AIM OF THE EXERCISE :: Set down exactly the lines in the records below that run from the line with "Ban Thường vụ" to the line with "Với mục tiêu", inclusive, and nothing more.

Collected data
>>>

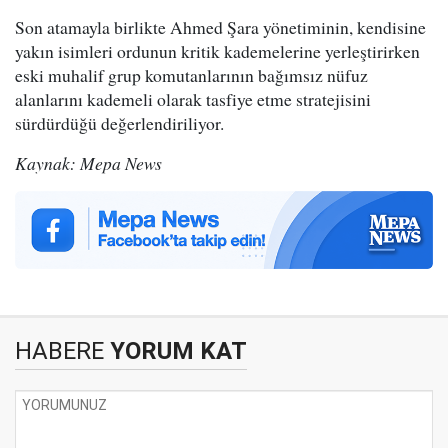
Son atamayla birlikte Ahmed Şara yönetiminin, kendisine
yakın isimleri ordunun kritik kademelerine yerleştirirken
eski muhalif grup komutanlarının bağımsız nüfuz
alanlarını kademeli olarak tasfiye etme stratejisini
sürdürdüğü değerlendiriliyor.
Kaynak: Mepa News
HABERE
YORUM KAT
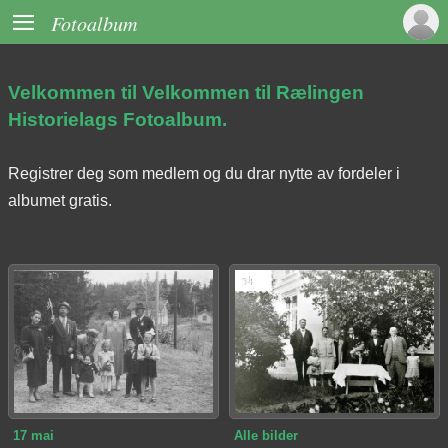

Fotoalbum
Velkommen til Velkommen til Rælingen
Historielags Fotoalbum.
Registrer deg som medlem og du drar nytte av fordeler i
albumet gratis.
17 mai
Alle bilder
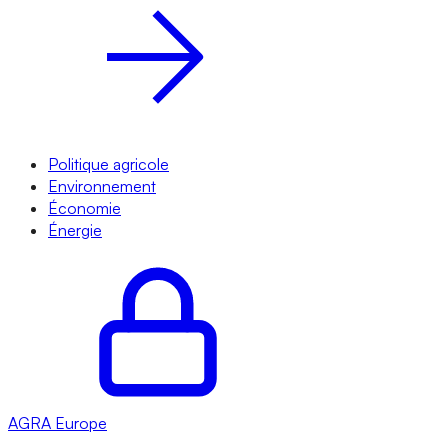
Politique agricole
Environnement
Économie
Énergie
AGRA
Europe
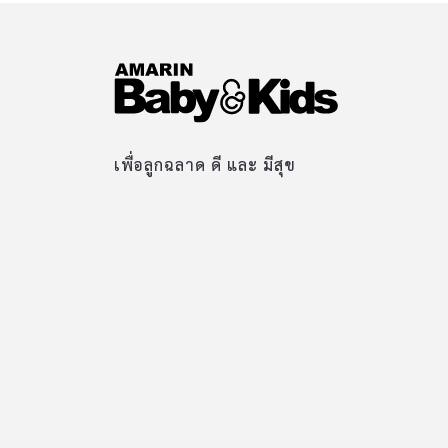
เพื่อลูกฉลาด ดี และ มีสุข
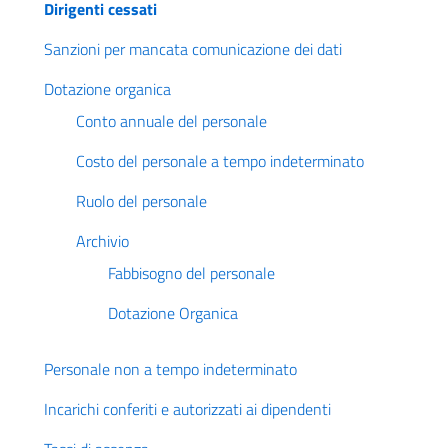
Dirigenti cessati
Sanzioni per mancata comunicazione dei dati
Dotazione organica
Conto annuale del personale
Costo del personale a tempo indeterminato
Ruolo del personale
Archivio
Fabbisogno del personale
Dotazione Organica
Personale non a tempo indeterminato
Incarichi conferiti e autorizzati ai dipendenti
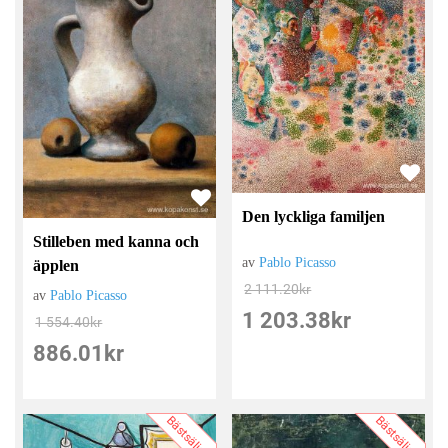
Den lyckliga familjen
Stilleben med kanna och
av
Pablo Picasso
äpplen
2 111.20
kr
av
Pablo Picasso
1 203.38
kr
1 554.40
kr
886.01
kr
Bästsäljare
Bästsäljare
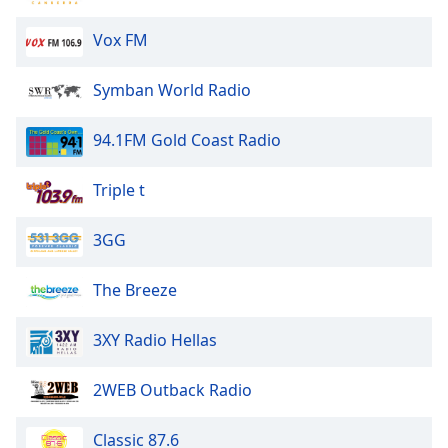
Vox FM
Symban World Radio
94.1FM Gold Coast Radio
Triple t
3GG
The Breeze
3XY Radio Hellas
2WEB Outback Radio
Classic 87.6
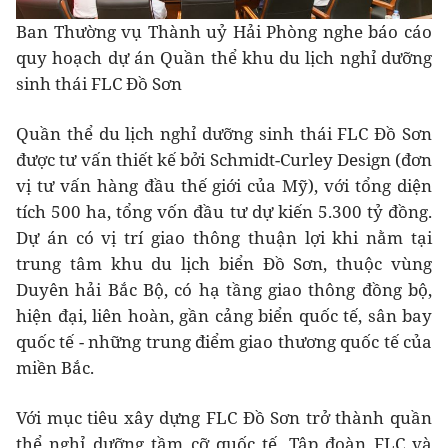
Ban Thường vụ Thành uỷ Hải Phòng nghe báo cáo
quy hoạch dự án Quần thể khu du lịch nghỉ dưỡng
sinh thái FLC Đồ Sơn
Quần thể du lịch nghỉ dưỡng sinh thái FLC Đồ Sơn
được tư vấn thiết kế bởi Schmidt-Curley Design (đơn
vị tư vấn hàng đầu thế giới của Mỹ), với tổng diện
tích 500 ha, tổng vốn đầu tư dự kiến 5.300 tỷ đồng.
Dự án có vị trí giao thông thuận lợi khi nằm tại
trung tâm khu du lịch biển Đồ Sơn, thuộc vùng
Duyên hải Bắc Bộ, có hạ tầng giao thông đồng bộ,
hiện đại, liên hoàn, gần cảng biển quốc tế, sân bay
quốc tế - những trung điểm giao thương quốc tế của
miền Bắc.
Với mục tiêu xây dựng FLC Đồ Sơn trở thành quần
thể nghỉ dưỡng tầm cỡ quốc tế, Tập đoàn FLC và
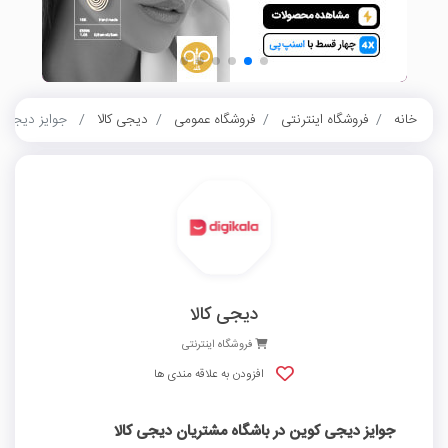
خانه
فروشگاه اینترنتی
فروشگاه عمومی
دیجی کالا
جوایز دیجی ک
دیجی کالا
فروشگاه اینترنتی
افزودن به علاقه مندی ها
جوایز دیجی کوین در باشگاه مشتریان دیجی کالا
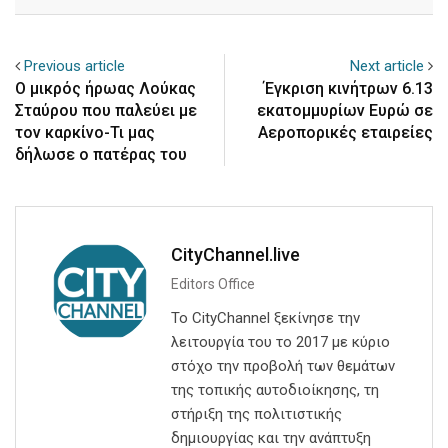
Email
Previous article
Next article
O μικρός ήρωας Λούκας
Έγκριση κινήτρων 6.13
Σταύρου που παλεύει με
εκατομμυρίων Ευρώ σε
τον καρκίνο-Τι μας
Αεροπορικές εταιρείες
δήλωσε ο πατέρας του
CityChannel.live
Editors Office
Το CityChannel ξεκίνησε την
λειτουργία του το 2017 με κύριο
στόχο την προβολή των θεμάτων
της τοπικής αυτοδιοίκησης, τη
στήριξη της πολιτιστικής
δημιουργίας και την ανάπτυξη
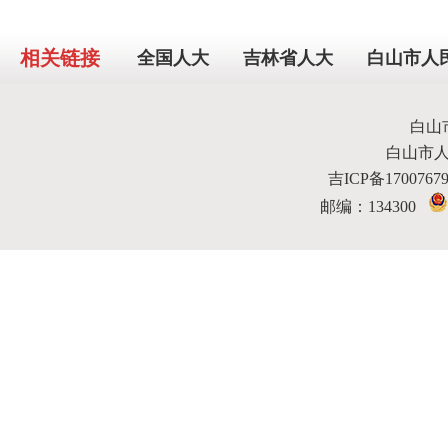
相关链接
全国人大
吉林省人大
白山市人
白山
白山市
吉ICP备170076
邮编：134300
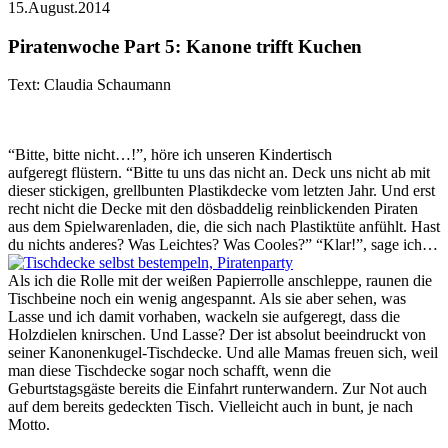
15.August.2014
Piratenwoche Part 5: Kanone trifft Kuchen
Text: Claudia Schaumann
“Bitte, bitte nicht…!”, höre ich unseren Kindertisch
aufgeregt flüstern. “Bitte tu uns das nicht an. Deck uns nicht ab mit
dieser stickigen, grellbunten Plastikdecke vom letzten Jahr. Und erst
recht nicht die Decke mit den dösbaddelig reinblickenden Piraten
aus dem Spielwarenladen, die, die sich nach Plastiktüte anfühlt. Hast
du nichts anderes? Was Leichtes? Was Cooles?” “Klar!”, sage ich…
Als ich die Rolle mit der weißen Papierrolle anschleppe, raunen die
Tischbeine noch ein wenig angespannt. Als sie aber sehen, was
Lasse und ich damit vorhaben, wackeln sie aufgeregt, dass die
Holzdielen knirschen. Und Lasse? Der ist absolut beeindruckt von
seiner Kanonenkugel-Tischdecke. Und alle Mamas freuen sich, weil
man diese Tischdecke sogar noch schafft, wenn die
Geburtstagsgäste bereits die Einfahrt runterwandern. Zur Not auch
auf dem bereits gedeckten Tisch. Vielleicht auch in bunt, je nach
Motto.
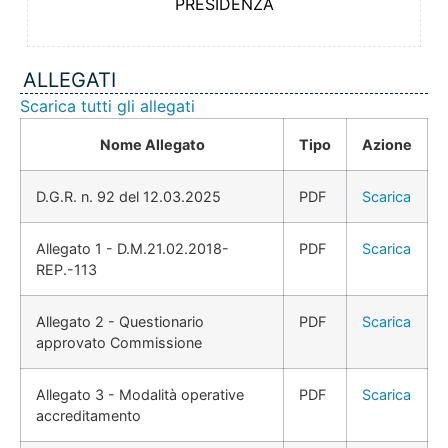
PRESIDENZA
ALLEGATI
Scarica tutti gli allegati
Nome Allegato
Tipo
Azione
D.G.R. n. 92 del 12.03.2025
PDF
Scarica
Allegato 1 - D.M.21.02.2018-
PDF
Scarica
REP.-113
Allegato 2 - Questionario
PDF
Scarica
approvato Commissione
Allegato 3 - Modalità operative
PDF
Scarica
accreditamento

<<<

EXERCISE RESULT ::
Ban Thường vụ Thành uỷ Hải Phòng nghe báo cáo
quy hoạch dự án Quần thể khu du lịch nghỉ dưỡng
sinh thái FLC Đồ Sơn
Quần thể du lịch nghỉ dưỡng sinh thái FLC Đồ Sơn
được tư vấn thiết kế bởi Schmidt-Curley Design (đơn
vị tư vấn hàng đầu thế giới của Mỹ), với tổng diện
tích 500 ha, tổng vốn đầu tư dự kiến 5.300 tỷ đồng.
Dự án có vị trí giao thông thuận lợi khi nằm tại
trung tâm khu du lịch biển Đồ Sơn, thuộc vùng
Duyên hải Bắc Bộ, có hạ tầng giao thông đồng bộ,
hiện đại, liên hoàn, gần cảng biển quốc tế, sân bay
quốc tế - những trung điểm giao thương quốc tế của
miền Bắc.
Với mục tiêu xây dựng FLC Đồ Sơn trở thành quần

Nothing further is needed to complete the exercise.